Die Vorarbeiten für ein Stadtentwicklungskonzept für die historische Luisenstadt laufen bereits, im Mai soll ein Büro ausgewählt werden, das die weitere Planung übernimmt. Für die große Mauerbrache an der Stallschreiber Straße Ecke Alte Jakobstraße, die im Wesentlichen dem Bund gehört, wurde zudem bereits ein städtebaulicher Wettbewerb durchgeführt, den die Architektin Johanne Nalbach gewonnen hat. Sie hat bereits das Haus der Bundespressekonferenz entworfen. Ihr Entwurf für die Luisenstadt sieht den Bau von etwa 1000 Wohnungen vor. Entlang der Straßenzüge sollen die Häuser drei- bis sechs Stockwerke hoch werden. Zudem sind familienfreundliche Gartenhäuser vorgesehen, die zur künftigen Grünfläche des denkmalgeschützten Postenweges ausgerichtet sind. Einzelhandel wird es nur entlang der Alten Jakobstraße geben – und nur im Erdgeschoss der Wohnhäuser.

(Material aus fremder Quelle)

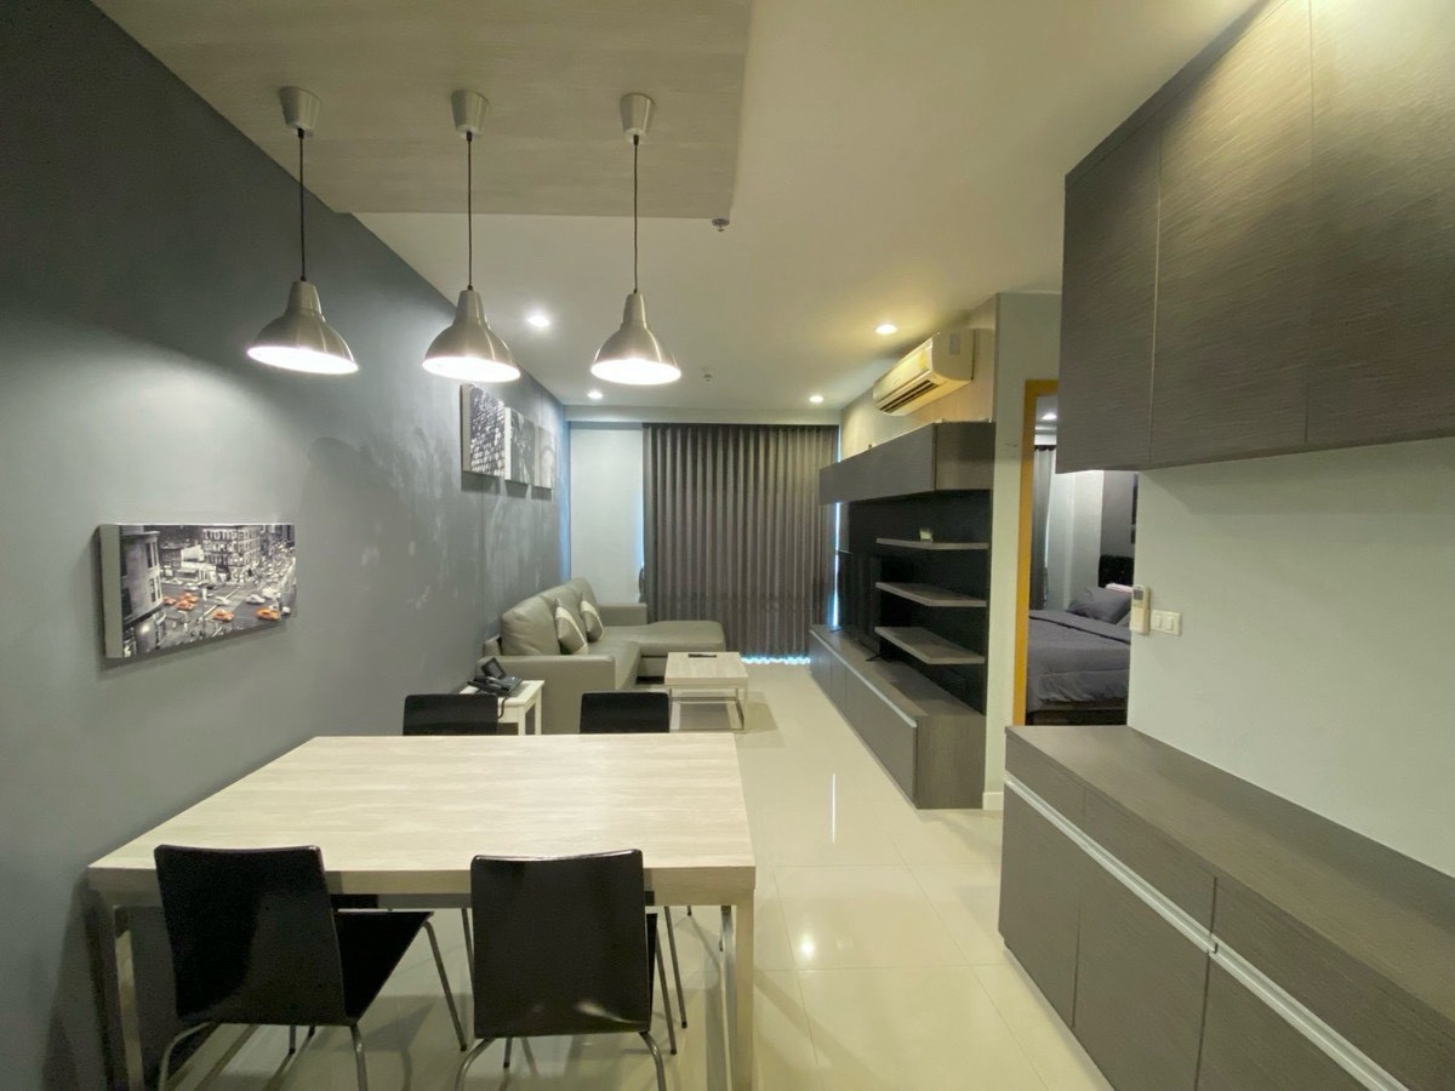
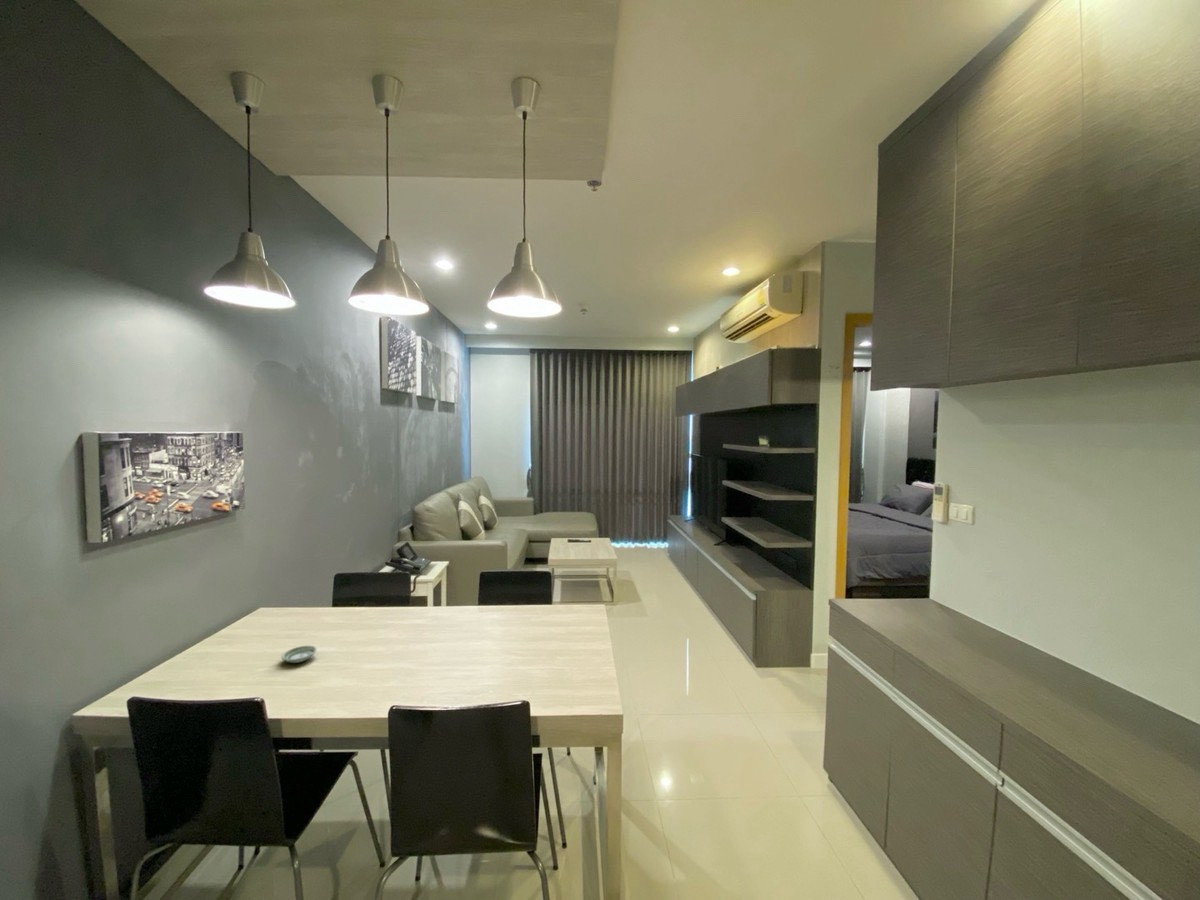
+ saucer [280,645,318,664]
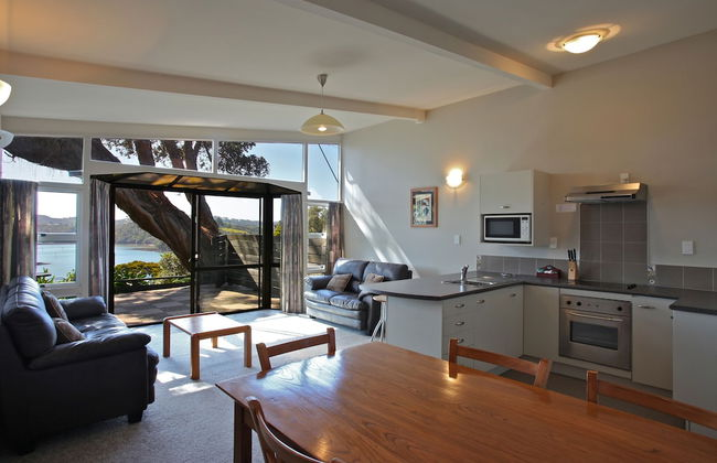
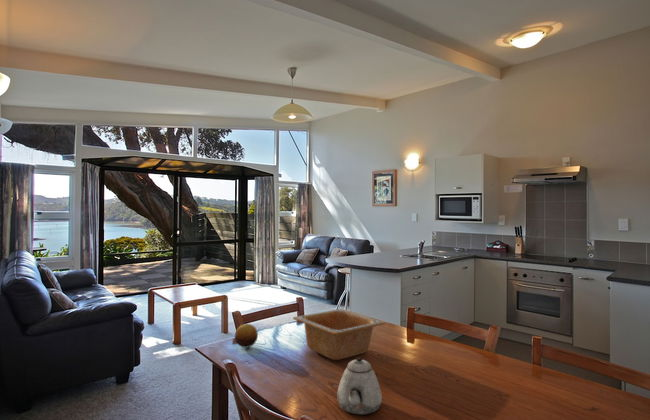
+ teapot [336,357,383,416]
+ fruit [234,323,259,349]
+ serving bowl [292,308,386,361]
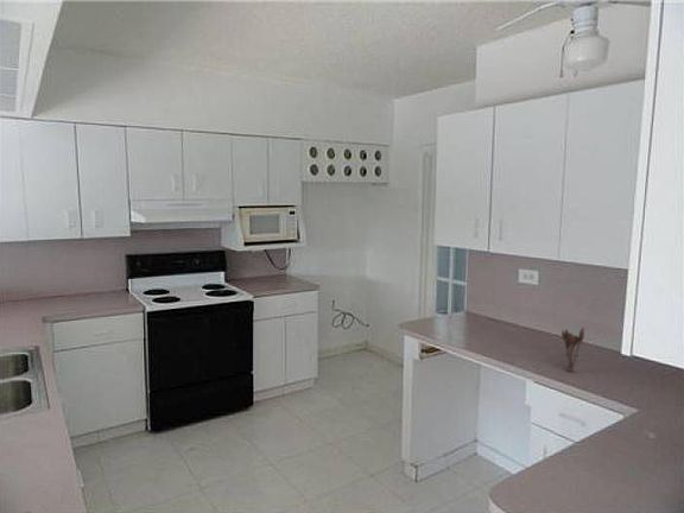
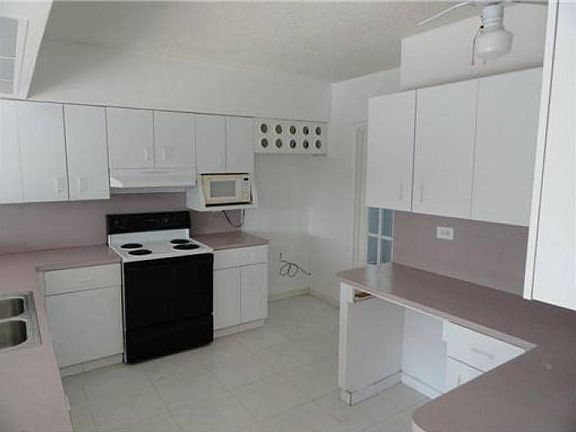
- utensil holder [560,327,585,373]
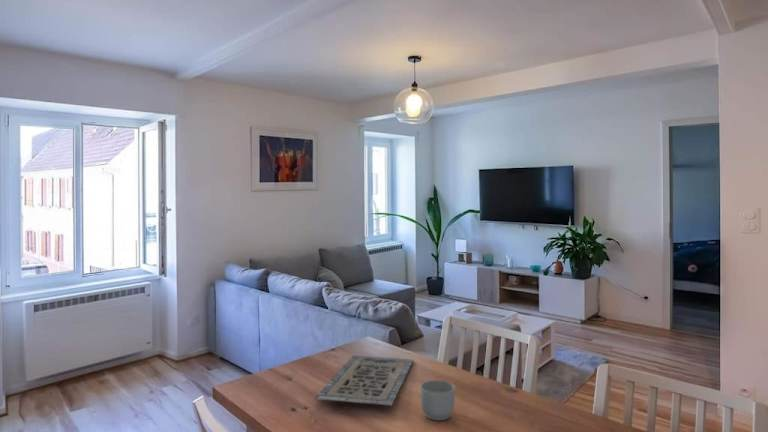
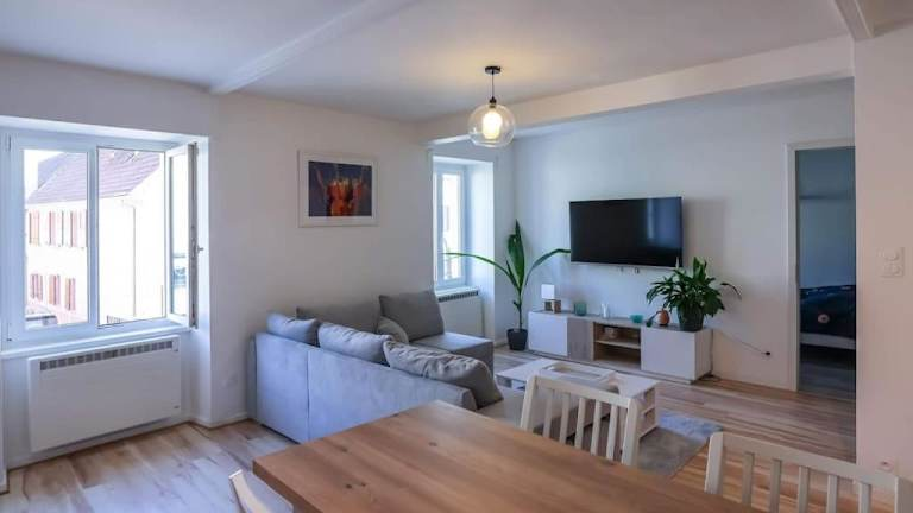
- decorative panel [313,355,414,407]
- mug [420,379,456,421]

Auch Stadtentwicklungssenatorin Ingeborg Junge-Reyer (SPD) will gegen die großformatigen Supermarkt-Schachteln vorgehen. Sie hat dafür ein Zentren-Konzept der Bezirke angemahnt. „Die kieznahe Versorgung mit Gütern des täglichen Bedarfs ist wichtig“, sagt Referatsleiter Thorsten Tonndorf. Doch dies dürfe nicht dazu führen, dass an jeder freien Ecke ein gesichtsloser Flachbau entstehe. Nach geltendem Baurecht bedarf nur der großflächige Einzelhandel mit mehr als 800 Quadratmetern Verkaufsfläche einer besonderen Genehmigung. „Deshalb haben viele Discounter 799 Quadratmeter“, so Tonndorf.

Mit dem Verweis auf ein bezirkliches Zentren-Konzept könnte dies jedoch „rechtssicher“ verhindert werden. „Viele Bezirke sind der Aufforderung bereits gefolgt und haben solche Konzepte beschlossen“, sagt Tonndorf. Der Vorteil gegenüber dem von Baustadtrat Gothe beschrittenen Weg: „Der Verwaltungsaufwand ist geringer“. Allerdings, räumt Tonndorf ein, könne man damit nur Supermärkte, jedoch nicht die „Begleiterscheinungen“ wie Waschstraßen oder Fast-Food-Restaurants verhindern.